Look through the data below, and copy each line that carries the word "round".

(Beginning of RECORDED INFORMATION)

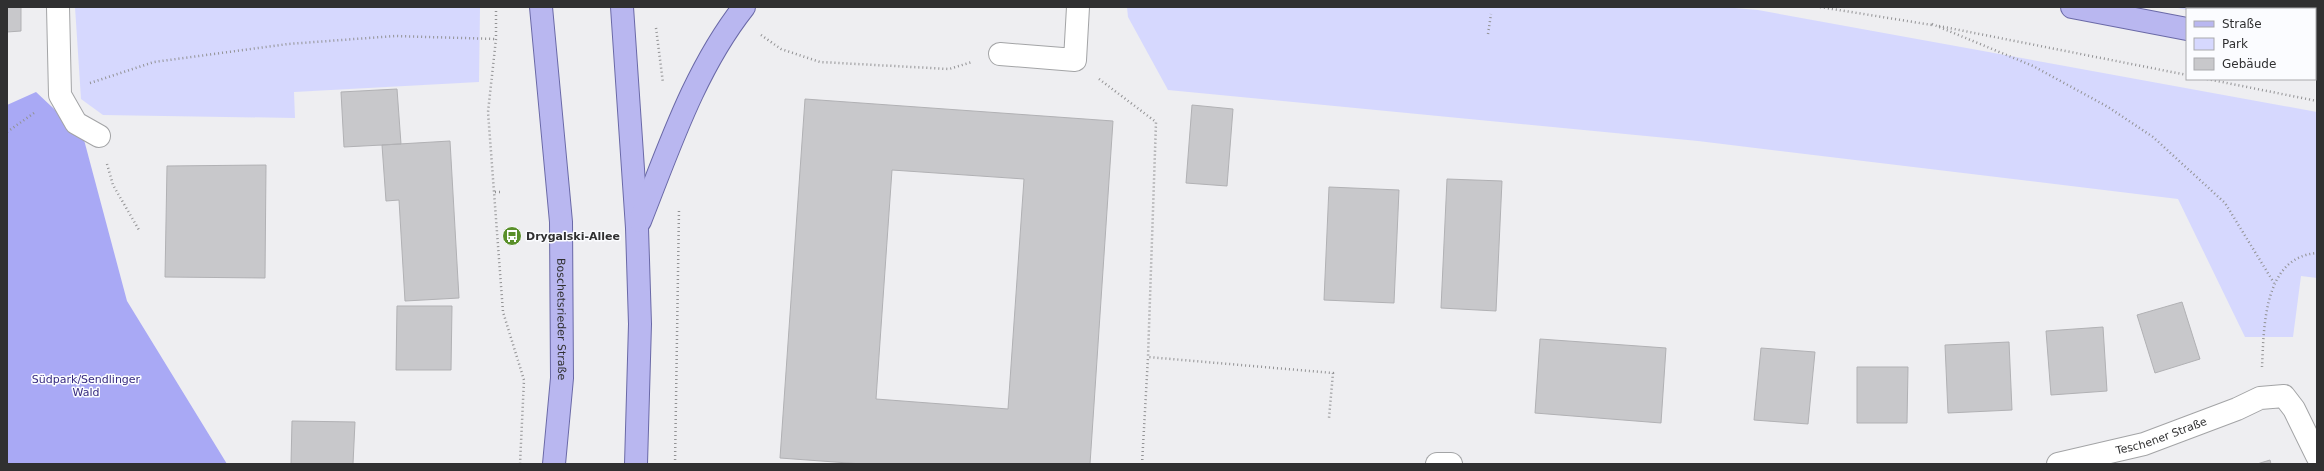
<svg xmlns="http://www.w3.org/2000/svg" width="2324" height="471" viewBox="0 0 2324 471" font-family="'DejaVu Sans',sans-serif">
  <rect width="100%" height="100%" fill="#eeeef1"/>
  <path fill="#d6d8fe" d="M75 7H480L479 82 294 92 295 118 103 115 81 99Z
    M1127 7H1723L1758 10 2317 112V278L2301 276 2293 337H2245L2178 199 1698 141 1168 90 1128 17Z
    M2173 7H2317V34L2315 33V9L2187 10Z"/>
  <path fill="#a9a9f5" d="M36 92 83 136 127 301 227 464H7V105Z"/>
  <path fill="#c8c8cb" stroke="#b1b1b4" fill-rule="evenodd" d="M7 7H21V31L7 32Z
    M397 89 401 144 344 147 341 92Z
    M805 99 1113 121 1090 464H862L780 458ZM892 170 1024 179 1008 409 876 399Z
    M1192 105 1233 109 1227 186 1186 183Z
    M450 141 459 298 405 301 399 200 386 201 382 145Z
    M266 165 265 278 165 277 167 166Z
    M1447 179 1502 181 1496 311 1441 308Z
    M1329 187 1399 190 1394 303 1324 300Z
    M2182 302 2200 359 2155 373 2137 315Z
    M397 306H452L451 370H396Z
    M2103 327 2107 391 2051 395 2046 331Z
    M1540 339 1666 348 1661 423 1535 413Z
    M2009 342 2012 410 1948 413 1945 345Z
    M1761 348 1815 352 1808 424 1754 420Z
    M1857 367H1908L1907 423H1857Z
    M292 421 355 422 353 464H291Z
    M2270 460 2271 464H2257Z"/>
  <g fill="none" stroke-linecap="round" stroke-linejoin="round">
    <defs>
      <g id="minor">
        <path d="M58 7 60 95 76 123 99 136"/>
        <path d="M1000 54 1075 60 1078 7"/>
        <path d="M1437 464H1451"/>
        <path id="s1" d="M2058 464 2144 444 2237 409 2260 398 2284 396 2294 409 2317 456"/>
      </g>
      <g id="major">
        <path id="s2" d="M541 7 561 222 562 378 554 464"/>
        <path d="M622 7 637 228 640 324 636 464"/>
        <path d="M2072 7 2187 29"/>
        <path d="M2234 9V7"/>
        <path d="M2315 53H2317"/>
        <path d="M640 221C669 148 695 69 744 7"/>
      </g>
    </defs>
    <use href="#minor" stroke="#a3a4a6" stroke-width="24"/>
    <use href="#major" stroke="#6a69a7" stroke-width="24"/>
    <path stroke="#929294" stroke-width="2.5" stroke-dasharray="1 3" stroke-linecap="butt" d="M496 7V39L488 112 503 312 524 380 520 464
      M1820 7 1932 25
      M1932 24 2033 66 2108 107 2153 137 2225 203 2274 283
      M1939 26 2187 75
      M656 28 663 83
      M1488 34 1491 14
      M761 35 781 49 820 62 949 69 972 62
      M1099 79 1156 122 1148 357 1333 373 1329 418
      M2207 79 2317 101
      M90 83 154 62 288 44 395 36 496 39
      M7 132 34 113
      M107 164 113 185 139 230
      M495 192H503
      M2262 367C2264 328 2263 257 2317 253
      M675 464 679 209
      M1142 464 1148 357"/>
    <use href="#minor" stroke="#fff" stroke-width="22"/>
    <use href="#major" stroke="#b9b7f0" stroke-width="22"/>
  </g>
  <defs>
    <symbol id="bus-disc" viewBox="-11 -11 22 22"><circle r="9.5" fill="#598f29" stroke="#fbfcff"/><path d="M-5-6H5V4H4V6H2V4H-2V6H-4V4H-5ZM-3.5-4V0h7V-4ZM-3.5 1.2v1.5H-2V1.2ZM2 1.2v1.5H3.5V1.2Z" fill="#fff"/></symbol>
  </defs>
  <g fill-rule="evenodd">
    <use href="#bus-disc" x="501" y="225" width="22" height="22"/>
  </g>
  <g text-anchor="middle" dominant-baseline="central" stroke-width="3" stroke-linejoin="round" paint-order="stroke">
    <g font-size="11" font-weight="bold" fill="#303031" stroke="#fbfcff" text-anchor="start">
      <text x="526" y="236">Drygalski-Allee</text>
    </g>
    <g font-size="11" fill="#303031" stroke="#fbfcff">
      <text stroke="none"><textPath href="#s2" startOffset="313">Boschetsrieder Straße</textPath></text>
      <text stroke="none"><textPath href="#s1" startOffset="107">Teschener Straße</textPath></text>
    </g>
    <g font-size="11" fill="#362a80" stroke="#fbfcff">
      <text x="86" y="379">Südpark/Sendlinger<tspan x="86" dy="13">Wald</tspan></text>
    </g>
  </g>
  <rect width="2324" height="471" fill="none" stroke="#303031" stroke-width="16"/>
  <rect x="2186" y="8" width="130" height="72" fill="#fbfcff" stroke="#aaaaad"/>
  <rect x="2194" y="21" width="20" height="6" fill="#b9b7f0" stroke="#aaaaad"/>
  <text x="2222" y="28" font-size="12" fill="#303031">Straße</text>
  <rect x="2194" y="38" width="20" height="12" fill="#d6d8fe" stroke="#aaaaad"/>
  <text x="2222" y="48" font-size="12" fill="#303031">Park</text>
  <rect x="2194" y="58" width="20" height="12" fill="#c8c8cb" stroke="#aaaaad"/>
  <text x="2222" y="68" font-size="12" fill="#303031">Gebäude</text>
</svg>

(End of RECORDED INFORMATION)

EXERCISE RESULT »
  <g fill="none" stroke-linecap="round" stroke-linejoin="round">
  <g text-anchor="middle" dominant-baseline="central" stroke-width="3" stroke-linejoin="round" paint-order="stroke">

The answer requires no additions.